Thermal activation 20 involves heating the pre-catalyst material above 100° C. at a temperature above 100° C., such as from 150° C. or from 200° C. or from 400° C. up to 600° C. or up to 800° C. or up to 1200° C., e.g., 400° C. to 600° C., for a period of time from less than 1 minute up to 24 hours or more, e.g., 1 to 16 hours. Calcining is an example of thermal activation.
As one example of activation of a clay such as bentonite, the clay is ground, e.g. to pass a 100 or 200 mesh screen, contacted with sulfuric acid, e.g., 5-20 weight percent aqueous sulfuric acid, at acid:clay ratios of, for example, 0.2 to 0.8, at elevated temperatures, for example 90-95° C., for a period of time from less than 1 minute up to 24 hours or more, e.g., 1 to 16 hours, washed with water and/or brine, e.g., 1 M NaCl, to remove excess sulfate ion, e.g., until the washings are free from sulfate, and calcined at a temperature above 100° C., such as from 150° C. or 200° C. up to 800° C. or 1200° C., e.g., 400° C. to 600° C., etc. Sometimes the acid-treated clay may be subjected to a final grinding or similar operation for comminution to the desired catalyst particle size distribution.
If desired, another catalyst component, e.g., an oxide or acid addition salt of a group 3-16 metal, may be supported on the acid-treated clay by contact with the clay before or after calcination, for example. In some embodiments, the oxide or acid addition salt can be made by contacting the metal and/or a material containing the metal with a mineral acid under strong oxidizing conditions, e.g., in the presence of nitric acid or another strong oxidant capable of oxidizing the metal to a high valence state. For example, an iron source such as carbon steel shavings can be contacted with HCl and nitric acid, e.g., aqua regia, to oxidize the elemental iron Fe(III), as well as other metals that may be present, and form the corresponding acid addition salts, e.g., FeCl3 or FeNO3, or Fe(III)Cla(NO3)b where a+b=3, and/or Fe(III) (ferric) oxides such as Fe2O3. In other embodiments the iron source can be supplied as a commercially available iron(III) on a clay support, such as bentonite, especially acid-treated bentonite.

- [ACTIONS TO TAKE]:
A. Reproduce the catalyst activation passage word for word, starting with "As one example" and going on through "particle size distribution.".
B. Carry the catalyst activation passage forward from its final sentence.
The data after this point comes from a separate source.

- [DATA BLOCK]:
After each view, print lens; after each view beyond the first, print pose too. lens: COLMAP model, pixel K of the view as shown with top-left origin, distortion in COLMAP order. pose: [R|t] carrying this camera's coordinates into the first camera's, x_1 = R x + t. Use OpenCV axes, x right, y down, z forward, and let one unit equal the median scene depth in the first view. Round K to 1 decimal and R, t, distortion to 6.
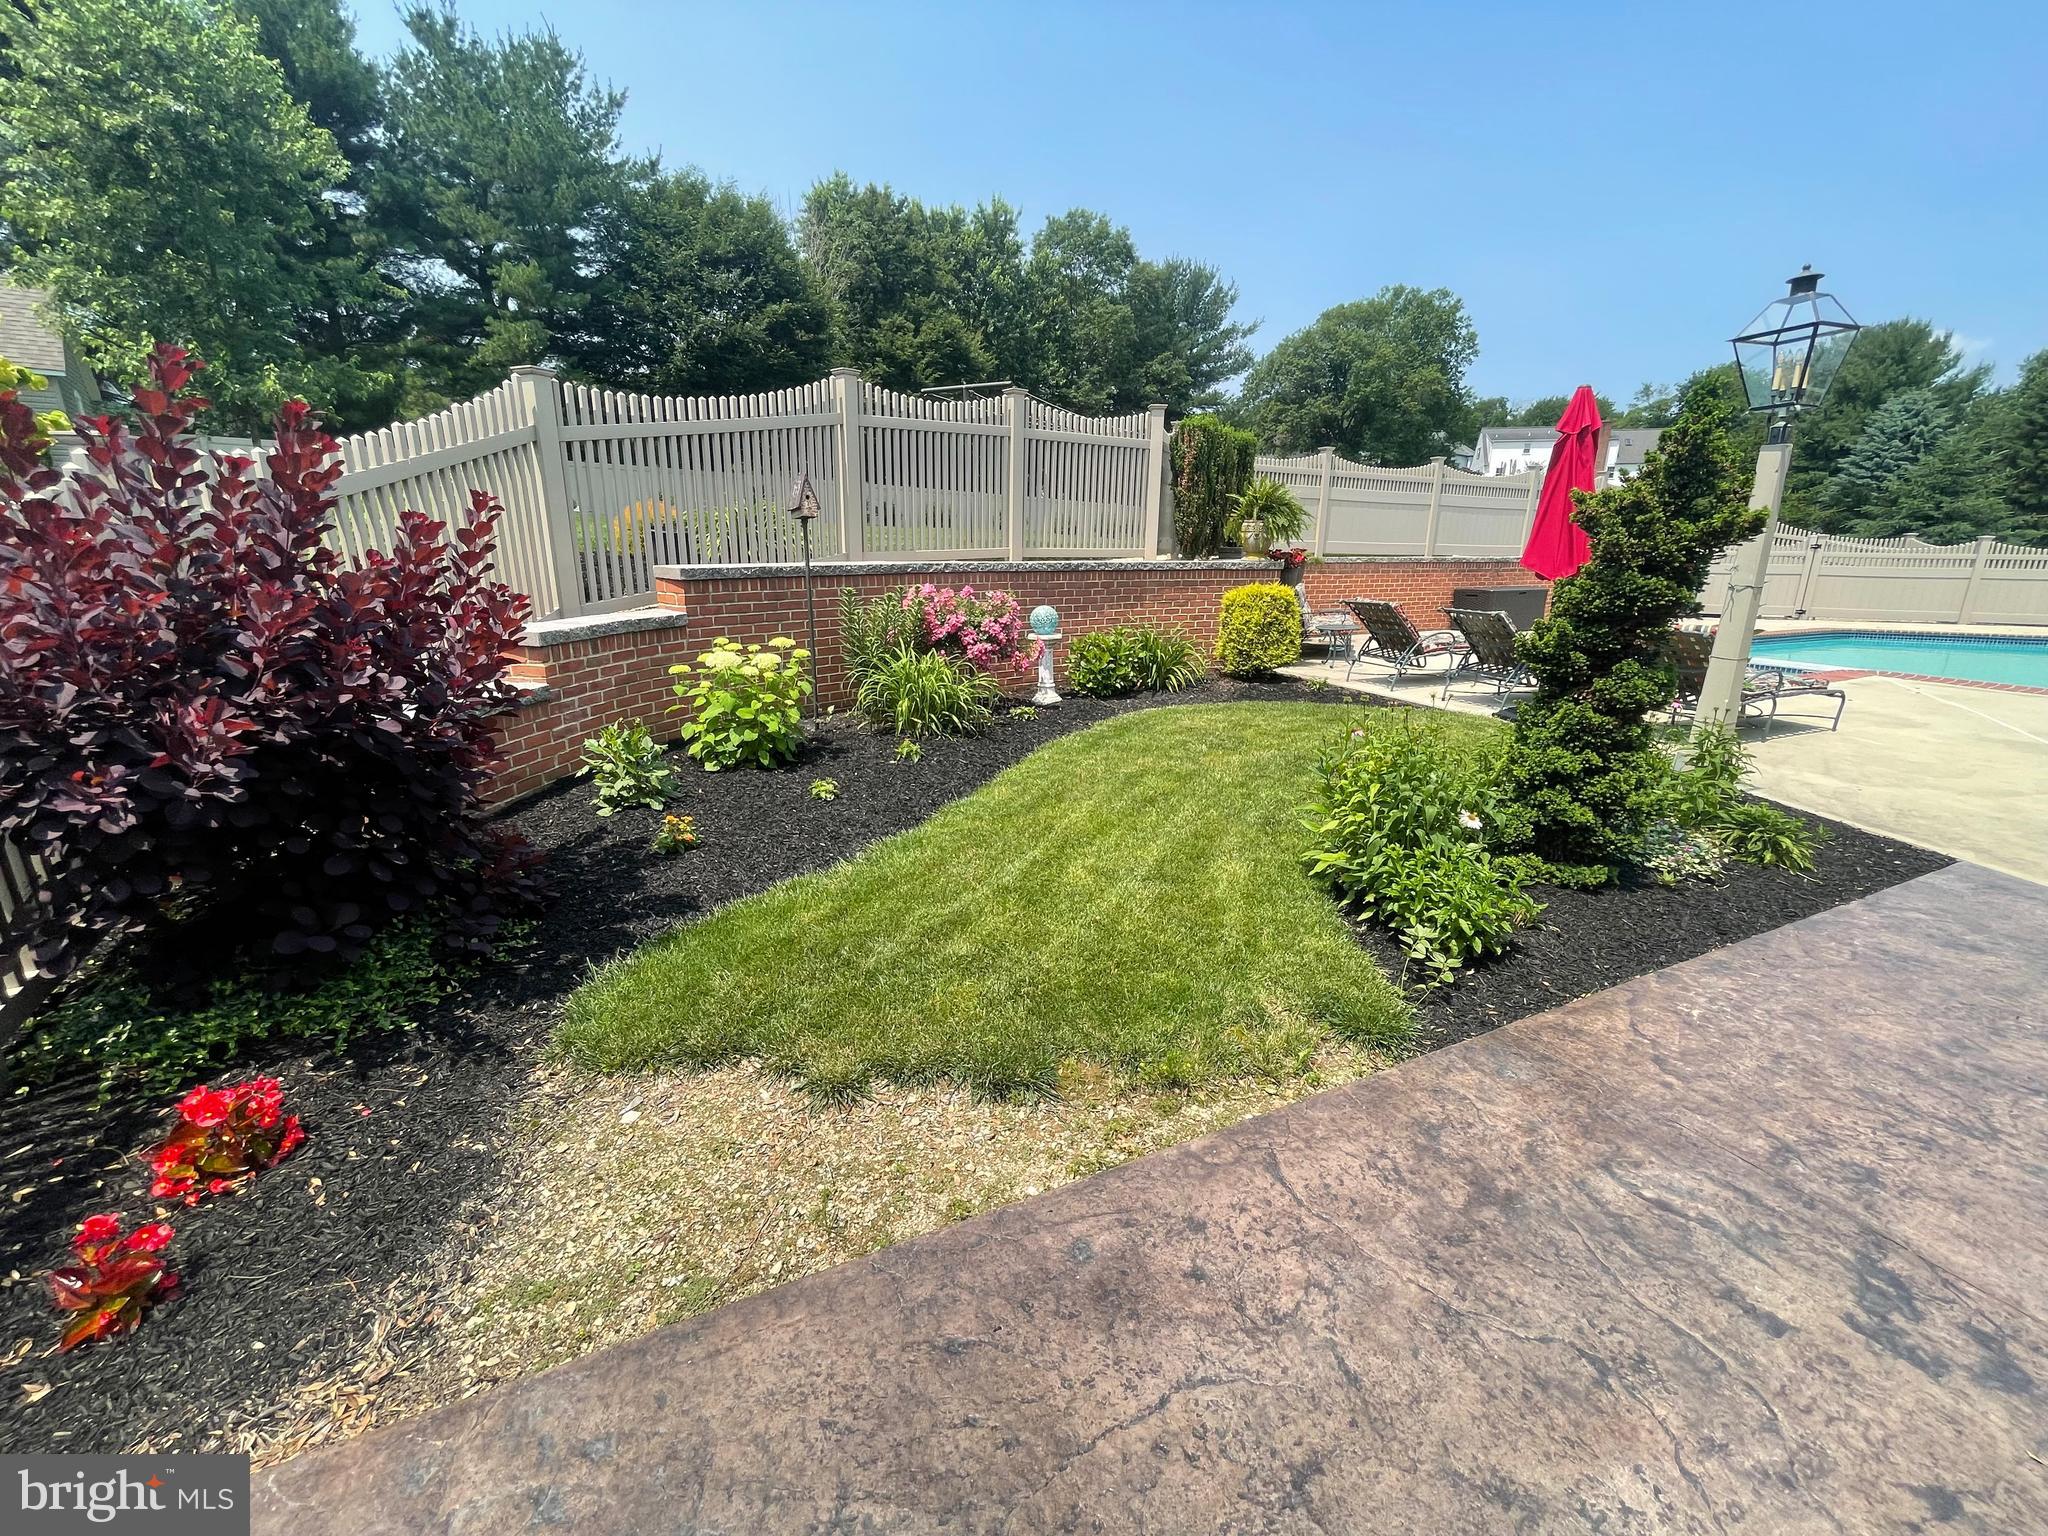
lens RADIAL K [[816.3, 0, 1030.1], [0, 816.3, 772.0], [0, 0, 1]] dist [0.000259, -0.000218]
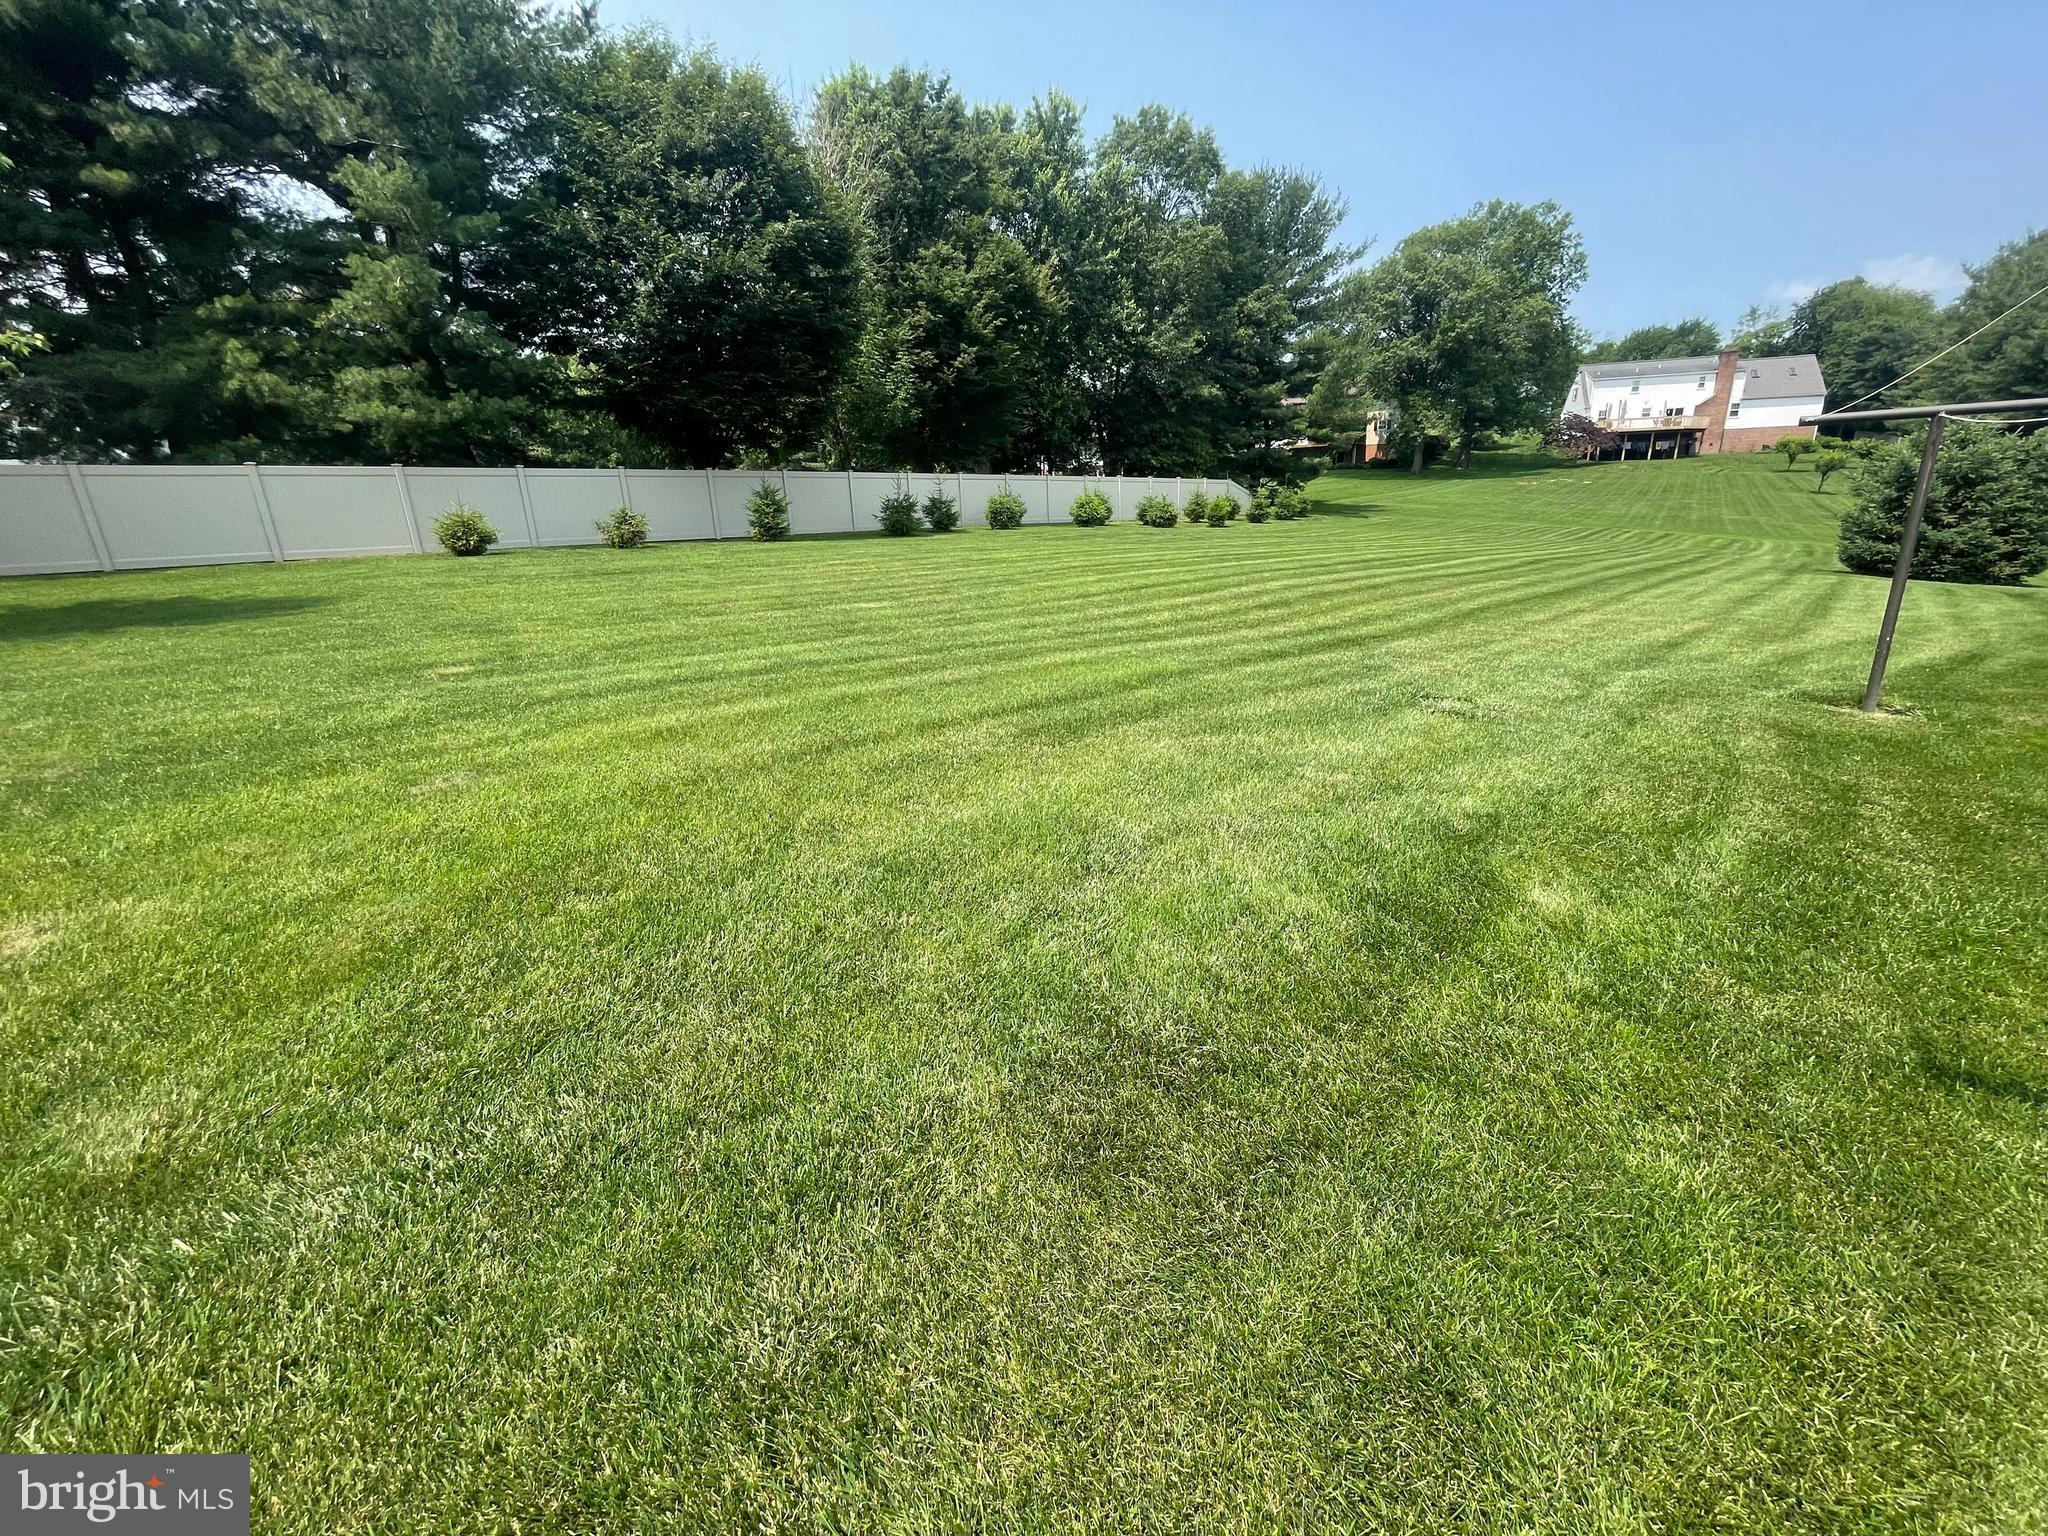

- [ANSWER SET]:
A.
As one example of activation of a clay such as bentonite, the clay is ground, e.g. to pass a 100 or 200 mesh screen, contacted with sulfuric acid, e.g., 5-20 weight percent aqueous sulfuric acid, at acid:clay ratios of, for example, 0.2 to 0.8, at elevated temperatures, for example 90-95° C., for a period of time from less than 1 minute up to 24 hours or more, e.g., 1 to 16 hours, washed with water and/or brine, e.g., 1 M NaCl, to remove excess sulfate ion, e.g., until the washings are free from sulfate, and calcined at a temperature above 100° C., such as from 150° C. or 200° C. up to 800° C. or 1200° C., e.g., 400° C. to 600° C., etc. Sometimes the acid-treated clay may be subjected to a final grinding or similar operation for comminution to the desired catalyst particle size distribution.

B.
As another example, the catalyst support may comprise treated clays such as those described in U.S. Pat. No. 7,481,878, the disclosure of which is fully incorporated by reference herein. In embodiments, the treated clay is formed by admixing a mineral comprising an acid-reactive clay, e.g., an oil contaminated substrate such as drill cuttings, with a mineral acid, usually under high shear conditions to obtain an acidified admixture; admixing the acidified admixture with alkaline earth under high shear conditions or otherwise heating to vaporize volatile contaminants and reaction products and form a solid reaction product of reduced contaminant concentration; heating the solid reaction product to a temperature above 150° C.; and, recovering the treated clay.
In some embodiments of the invention the catalyst used in the emulsion and/or method comprises a metal compound, preferably from about 1 ppm to 5 wt % (based on the weight of the catalyst particulates, on a clay support, preferably bentonite, where the metal compound is according to the formula MXb, wherein M is a Group 8-10 metal such as iron, cobalt or nickel, preferably iron; each X is independently an anionic group such as halide (fluoride, chloride, bromide, or iodide), nitrate, sulfate, acetate, carbonate, citrate, cyanide, nitrite, phosphate or the like, including combinations thereof, and preferably X is chloride, nitrate, sulfate, or a combination thereof, such as chloride and nitrate, chloride and sulfate; and b is 2 or 3, preferably 3. In some embodiments of the invention, the catalyst used in the emulsion and method comprises Fe(III)Cla(NO3)b supported on clay, especially bentonite, where a+b=3. In some embodiments of the invention, the catalyst used in the process comprises Fe(III)Cla(NO3)b(SO4)c, supported on clay, especially bentonite, where a+b+c=3.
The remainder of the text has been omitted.